*How to complete this task*. Present every line of text in the rows below as a Markdown table with the columns "No." and "Line", numbering the lines in order and leaving out any blank lines.

Collected data:
%%

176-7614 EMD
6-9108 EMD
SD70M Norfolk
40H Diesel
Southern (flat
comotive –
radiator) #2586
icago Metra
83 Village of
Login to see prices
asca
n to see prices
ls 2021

%%

*Your response*.
| No. | Line |
|---|---|
| 1 | 176-7614 EMD |
| 2 | 6-9108 EMD |
| 3 | SD70M Norfolk |
| 4 | 40H Diesel |
| 5 | Southern (flat |
| 6 | comotive – |
| 7 | radiator) #2586 |
| 8 | icago Metra |
| 9 | 83 Village of |
| 10 | Login to see prices |
| 11 | asca |
| 12 | n to see prices |
| 13 | ls 2021 |